UnknownWelcome to week three of our conversation concerning the nature of home and it’s intricate relationship with aging issues of all kinds.

It’s an extension of the same conversation that everyone over 50 is already having. If not out loud with family and friends, then at least inside their own heads.   Go to tombrezsny@wordpress.com if you want to catch up or join in.

It is now day 21,900.

If you happen to be somewhere in the vicinity of 60 years old, that’s roughly how long you’ve been on the planet.  It’s also the first day of the rest of the 30 or more years (10,950 + days) you have left to figure it all out.   There’s no time like the present.

Why home? Why this particular discussion in the middle of a real estate section? Where we’re all used to seeing big ads, big homes and big dreams so prominently displayed? (Oops… don’t glance to the right!)

Because the concept of “big” is a fluid one.  Over time it adjusts in scope along with everything else.  It gets scaled down in ways that more naturally reflect normal aging processes and the slow arc that stages of our lives move through.

Things begin to get re-evaluated and re-prioritized whenever life’s realities step in and deem it necessary.

Like:  When you are an aging baby boomer and a card-carrying member of the “sandwich generation.”  (That’s the “adult” population that currently finds itself juxtaposed between responsibilities for older octogenarians and younger millennials.)

Like: When you have to start navigating your own path through the maze of confusing choices around things like retirement planning, social security, pensions, health issues, trusts, long term care insurance and future quality of life considerations.

Homes belong at the center of the discussion. Because they are the centering places for our lives in so many ineffable ways.  They care for us. Provide safety. Security. Shelter. Comfort.  Privacy. Refuge.  An all-important semblance of control over our surroundings.

Homes are also usually the biggest asset most of us will ever own.  An asset that comes in the dubious form of “equity.”  That’s the difference between what we owe and what our homes are worth on any given day.  Equity is fluid but it isn’t really very liquid.

All of which makes it extremely tricky when you are trying to figure out what place your home occupies in your own big picture.
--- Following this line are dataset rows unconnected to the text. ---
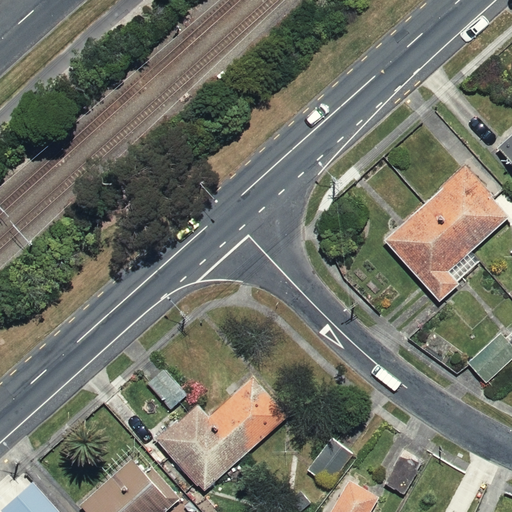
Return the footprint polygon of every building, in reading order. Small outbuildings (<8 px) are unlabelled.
[(511,167),(511,123),(490,142),(511,167)] [(505,206),(460,158),(377,235),(435,298),(470,265),(457,250),(505,206)] [(511,357),(511,323),(466,365),(483,383),(511,357)] [(193,394),(146,433),(191,486),(286,408),(252,368),(204,407),(193,394)] [(154,511),(172,496),(142,463),(107,494),(95,481),(64,508),(67,511),(154,511)] [(370,511),(380,495),(343,474),(321,511),(370,511)]
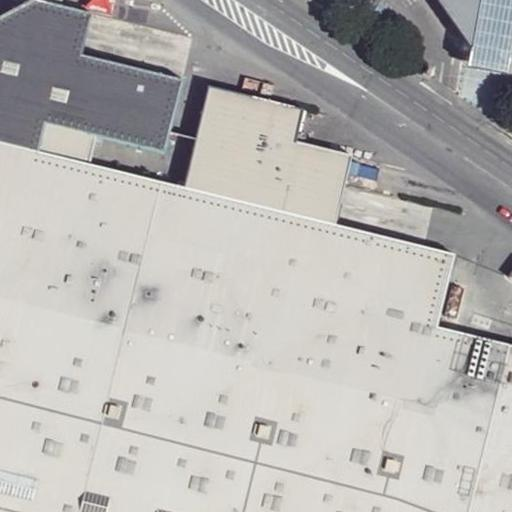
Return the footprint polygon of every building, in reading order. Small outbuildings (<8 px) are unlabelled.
[(0,142),(39,152),(159,181),(182,80),(82,57),(57,52),(67,8),(33,0),(0,17),(0,142)] [(80,0),(79,10),(91,13),(110,18),(113,4),(113,0),(80,0)] [(511,0),(439,0),(474,48),(470,71),(480,73),(490,74),(502,76),(509,77),(511,63),(511,0)] [(67,8),(57,52),(82,57),(91,13),(79,10),(67,8)] [(0,511),(511,511),(511,344),(439,327),(456,254),(452,253),(416,245),(383,237),(393,192),(320,174),(333,114),(215,89),(191,190),(159,181),(39,152),(0,142),(0,511)] [(169,140),(166,153),(188,158),(190,145),(169,140)] [(416,245),(452,253),(454,244),(418,235),(416,245)]
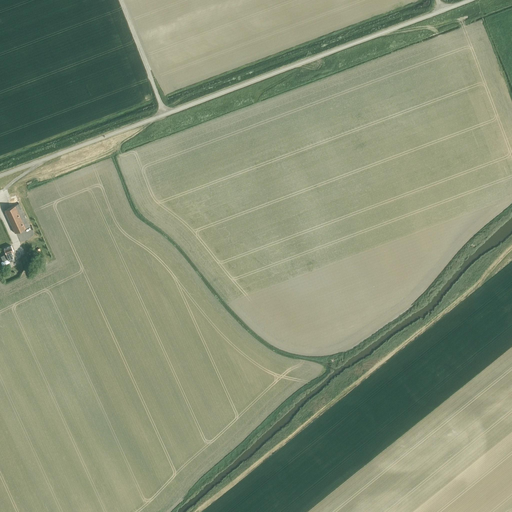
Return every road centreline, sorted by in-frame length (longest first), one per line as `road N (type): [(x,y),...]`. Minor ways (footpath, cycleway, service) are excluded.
road 1 (unclassified): [(469,0),(0,176)]
road 2 (track): [(120,0),(165,114)]
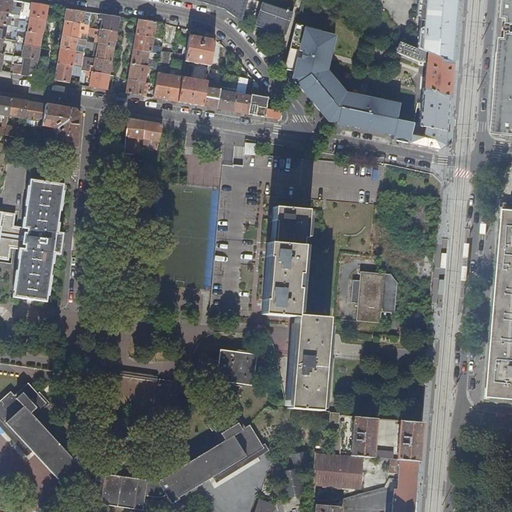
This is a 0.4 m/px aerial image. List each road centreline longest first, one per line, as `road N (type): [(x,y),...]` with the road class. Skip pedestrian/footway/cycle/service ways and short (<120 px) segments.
road 1 (tertiary): [(457,416),(480,147)]
road 2 (residential): [(301,136),(301,119),(234,35),(211,19),(107,4)]
road 3 (residential): [(97,101),(71,320)]
road 4 (residential): [(301,136),(97,101)]
road 5 (residential): [(480,147),(459,161),(301,136)]
road 6 (tertiary): [(480,147),(492,0)]
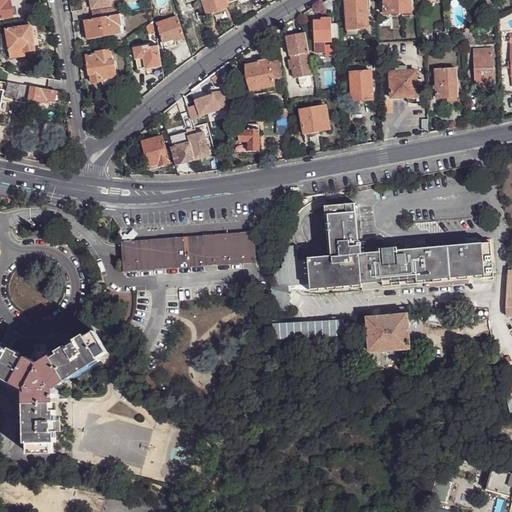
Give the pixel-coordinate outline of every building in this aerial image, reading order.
[(0,0),(0,19),(12,17),(10,5),(7,5),(6,0),(0,0)] [(89,0),(91,9),(111,6),(110,0),(89,0)] [(228,7),(225,0),(202,0),(208,15),(228,7)] [(365,0),(363,0),(345,1),(347,35),(356,35),(356,30),(368,29),(365,0)] [(409,0),(387,0),(387,4),(384,4),(384,14),(410,12),(409,0)] [(105,10),(92,12),(93,20),(106,18),(105,10)] [(93,20),(85,21),(87,40),(120,36),(119,28),(122,28),(120,16),(106,18),(93,20)] [(174,39),(175,41),(184,38),(177,17),(157,24),(163,42),(174,39)] [(339,41),(339,23),(332,23),(331,18),(320,19),(320,20),(314,21),(316,54),(325,53),(325,43),(333,43),(333,41),(339,41)] [(154,22),(147,27),(148,34),(156,32),(154,22)] [(4,29),(8,48),(21,46),(21,49),(34,47),(30,24),(4,29)] [(474,31),(471,31),(463,35),(464,41),(467,40),(467,46),(475,45),(474,31)] [(432,44),(445,44),(445,32),(432,33),(432,44)] [(309,59),(304,33),(285,37),(289,60),(288,61),(289,71),(292,70),(293,80),(298,79),(300,88),(312,86),(310,76),(312,76),(309,59)] [(372,65),(379,65),(378,52),(378,38),(361,41),(362,45),(371,45),(372,65)] [(176,44),(175,41),(174,39),(163,42),(164,47),(176,44)] [(21,46),(8,48),(6,48),(8,59),(23,57),(21,49),(21,46)] [(162,67),(159,47),(149,48),(149,46),(134,48),(138,71),(162,67)] [(117,77),(114,60),(112,61),(110,49),(96,52),(97,55),(85,56),(88,75),(91,75),(92,84),(104,82),(103,79),(117,77)] [(482,82),(493,82),(491,50),(472,51),(473,83),(482,82)] [(273,79),(270,62),(269,60),(258,62),(258,65),(255,66),(249,67),(245,68),(250,92),(274,87),(273,79)] [(279,60),(270,62),(273,79),(282,77),(279,60)] [(420,80),(415,80),(414,71),(406,72),(405,66),(394,67),(394,72),(388,72),(389,98),(407,98),(407,102),(419,102),(418,95),(421,95),(420,80)] [(436,99),(446,98),(456,97),(456,96),(455,69),(434,70),(435,86),(435,89),(436,99)] [(219,71),(212,76),(216,82),(223,77),(219,71)] [(350,74),(351,102),(372,100),(370,71),(350,74)] [(494,90),(493,82),(482,82),(483,90),(494,90)] [(28,100),(30,86),(8,83),(5,97),(17,99),(17,102),(28,104),(29,100),(28,100)] [(54,103),(56,91),(30,86),(28,100),(29,100),(47,104),(47,101),(54,103)] [(228,92),(213,92),(213,94),(195,100),(200,115),(218,109),(228,110),(228,92)] [(324,107),(318,108),(299,112),(303,136),(306,135),(310,135),(317,133),(329,131),(325,107),(324,107)] [(277,137),(286,137),(287,111),(278,111),(277,137)] [(176,166),(211,156),(204,133),(188,137),(186,133),(170,138),(172,147),(171,148),(176,166)] [(258,134),(247,134),(247,135),(238,135),(238,145),(247,145),(247,154),(259,154),(259,134),(258,134)] [(164,140),(163,137),(144,142),(150,166),(160,164),(161,166),(170,164),(164,140)] [(329,257),(308,259),(309,274),(310,289),(361,285),(362,292),(400,289),(399,282),(493,275),(491,243),(400,251),(400,249),(385,250),(380,251),(380,254),(361,255),(361,243),(359,244),(355,204),(327,206),(332,257),(329,257)] [(122,229),(122,241),(254,233),(253,220),(236,220),(122,229)] [(254,233),(122,241),(123,249),(255,240),(254,233)] [(256,263),(255,240),(123,249),(124,271),(256,263)] [(385,242),(361,243),(361,255),(380,254),(380,251),(385,250),(385,242)] [(309,274),(308,259),(299,260),(300,275),(309,274)] [(427,312),(425,323),(439,325),(442,315),(427,312)] [(407,313),(366,317),(369,351),(409,349),(407,313)] [(342,320),(271,324),(272,341),(343,337),(342,320)] [(0,372),(9,378),(16,381),(29,388),(30,403),(30,411),(32,443),(32,454),(56,453),(55,442),(55,432),(55,420),(54,410),(54,402),(54,387),(66,379),(73,375),(100,358),(110,352),(97,331),(88,336),(79,343),(69,348),(60,354),(54,358),(40,366),(27,359),(21,356),(11,351),(2,346),(0,344),(0,372)] [(63,338),(67,346),(69,348),(79,343),(77,340),(78,339),(72,333),(63,338)] [(86,334),(78,339),(77,340),(79,343),(88,336),(86,334)] [(7,336),(2,343),(2,346),(11,351),(13,348),(14,349),(17,341),(7,336)] [(69,348),(67,346),(58,351),(60,354),(69,348)] [(40,366),(54,358),(49,350),(37,350),(32,359),(29,357),(27,359),(40,366)] [(100,358),(73,375),(75,378),(102,361),(100,358)] [(9,378),(0,372),(0,376),(7,380),(9,378)] [(54,387),(54,402),(57,403),(57,389),(68,382),(66,379),(54,387)] [(29,388),(16,381),(14,384),(26,391),(27,403),(30,403),(29,388)] [(70,385),(68,382),(57,389),(57,403),(57,410),(57,420),(58,432),(62,432),(61,403),(61,399),(61,391),(70,385)] [(511,497),(511,473),(493,468),(486,490),(511,497)] [(436,479),(430,496),(445,501),(450,484),(436,479)]
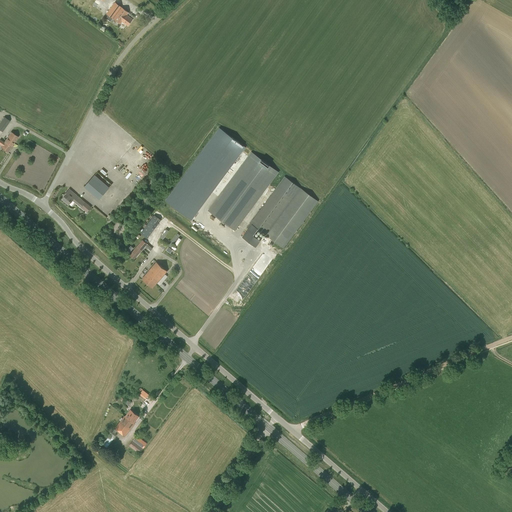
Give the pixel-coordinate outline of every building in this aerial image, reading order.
[(127,15),(129,12),(115,2),(106,14),(120,24),(122,21),(128,26),(133,19),(127,15)] [(0,122),(0,130),(2,132),(10,121),(6,118),(4,121),(2,119),(0,122)] [(121,145),(130,134),(111,119),(110,120),(112,121),(107,127),(108,127),(106,130),(108,132),(107,133),(121,145)] [(195,220),(245,144),(218,126),(168,202),(195,220)] [(0,144),(2,146),(0,147),(8,152),(18,137),(11,132),(4,142),(0,139),(0,144)] [(124,147),(135,158),(145,147),(133,137),(124,147)] [(235,231),(243,220),(278,172),(251,152),(208,210),(235,231)] [(303,221),(308,215),(309,215),(311,213),(310,212),(318,201),(285,176),(247,227),(253,232),(256,227),(284,248),(294,233),(295,234),(297,231),(296,230),(301,224),(302,225),(304,222),(303,221)] [(84,187),(99,200),(108,190),(93,177),(84,187)] [(68,204),(72,200),(79,206),(83,201),(69,189),(65,194),(66,194),(62,199),(68,204)] [(81,207),(87,212),(91,207),(85,202),(81,207)] [(154,215),(146,226),(153,231),(161,220),(154,215)] [(153,231),(146,226),(141,234),(147,239),(153,231)] [(179,237),(181,235),(178,233),(169,245),(172,247),(176,242),(178,244),(182,239),(179,237)] [(129,255),(134,259),(145,247),(147,248),(151,250),(152,248),(142,240),(129,255)] [(152,280),(148,284),(153,288),(167,271),(156,262),(150,269),(153,272),(153,271),(156,274),(151,280),(152,280)] [(142,279),(148,284),(152,280),(151,280),(156,274),(153,271),(153,272),(150,269),(142,279)] [(168,277),(165,275),(159,281),(161,283),(168,277)] [(125,415),(125,416),(134,423),(135,423),(134,422),(139,416),(131,410),(126,416),(125,415)] [(134,423),(125,416),(115,428),(112,433),(110,432),(101,443),(107,447),(116,436),(114,435),(117,430),(125,436),(134,423)] [(129,445),(139,453),(147,443),(137,435),(129,445)]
So, it’s not so strange we are having this discussion here.  What could be more important?


We are trying to draw a map.  To chart some of the recognizable landmarks in the geography of the future.  And figure out where our own unique lives are at on the continuum and on the playing field, in relationship to everything else.

Through long years of observation, here are a few truisms that I think I may have gleaned. Let’s use them as our “start here” point on the map:

–       Nothing is more certain than change.

–       There’s nothing that human beings resist more than change.

–       Not choosing to change is one of your choices.

–       If you put off choosing long enough, eventually life will step in and make choices for you.

–        When life chooses, you get change by default and fewer options.

–       You are more prepared to handle change today than you will be 10 or 20 years from now.

–       While being a bit fearful, change can also be new and exciting.

–       If the whole idea was to enjoy the fruits of your labor after all these years, what are you waiting for?